Environment:Marker Inc Korea AutoRAG Japanese NLP Dependencies
| Knowledge Sources | |
|---|---|
| Domains | NLP, Japanese_Language, RAG |
| Last Updated | 2026-02-12 00:00 GMT |
Overview
Japanese NLP tokenization environment providing SudachiPy morphological analyzer for BM25 lexical retrieval on Japanese documents.
Description
This environment provides the `AutoRAG[ja]` optional extra which installs the SudachiPy tokenizer with the core dictionary. SudachiPy is a Japanese morphological analyzer used by the BM25 lexical retrieval module for accurate Japanese text tokenization. It uses `SplitMode.A` (shortest unit) for fine-grained tokenization. Without this extra, Japanese text falls back to space-based or HuggingFace tokenization which is suboptimal for Japanese which does not use spaces between words.
Usage
Use this environment when your corpus contains Japanese-language documents and you need BM25 lexical retrieval. Required for the `sudachipy` tokenizer option in the BM25 module.
System Requirements
| Category | Requirement | Notes |
|---|---|---|
| OS | Linux, macOS, or Windows | Cross-platform support |
| Python | >= 3.10 | Same as base environment |
Dependencies
Japanese Extra Packages
- `sudachipy` >= 0.6.8
- `sudachidict_core`
Credentials
No credentials required.
Quick Install
# Install AutoRAG with Japanese support
pip install "AutoRAG[ja]"
# Or install individually
pip install sudachipy>=0.6.8 sudachidict_core
Code Evidence
SudachiPy import guard from `autorag/nodes/lexicalretrieval/bm25.py:110-117`:
def tokenize_ja_sudachipy(texts: List[str]) -> List[List[str]]:
try:
from sudachipy import dictionary, tokenizer
except ImportError:
raise ImportError(
"You need to install SudachiPy to use 'sudachipy' tokenizer. "
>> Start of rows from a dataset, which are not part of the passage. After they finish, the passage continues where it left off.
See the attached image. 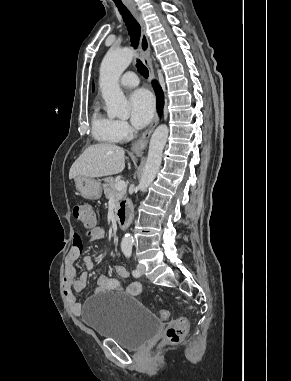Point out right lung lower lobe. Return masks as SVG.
I'll use <instances>...</instances> for the list:
<instances>
[{
	"instance_id": "98d812e1",
	"label": "right lung lower lobe",
	"mask_w": 291,
	"mask_h": 381,
	"mask_svg": "<svg viewBox=\"0 0 291 381\" xmlns=\"http://www.w3.org/2000/svg\"><path fill=\"white\" fill-rule=\"evenodd\" d=\"M153 86H154L156 96H157L158 112H159V114H161L162 109H163V98H164L163 92H162L161 87L158 86L155 81L153 82Z\"/></svg>"
}]
</instances>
"Please install SudachiPy by running 'pip install sudachipy'."
)
Split mode selection from `autorag/nodes/lexicalretrieval/bm25.py:123`:
# Choose the tokenizer mode: NORMAL, SEARCH, A
mode = tokenizer.Tokenizer.SplitMode.A
Common Errors
| Error Message | Cause | Solution |
|---|---|---|
| `ImportError: You need to install SudachiPy` | SudachiPy not installed | `pip install "AutoRAG[ja]"` or `pip install sudachipy` |
| `Dictionary not found` | sudachidict_core not installed | `pip install sudachidict_core` |
Compatibility Notes
- Split Mode A: AutoRAG uses the finest granularity (Mode A). This produces more tokens per document, which is beneficial for BM25 recall but increases index size.
- Dictionary: Uses the `core` dictionary by default. For specialized domains, `sudachidict_full` may improve tokenization quality.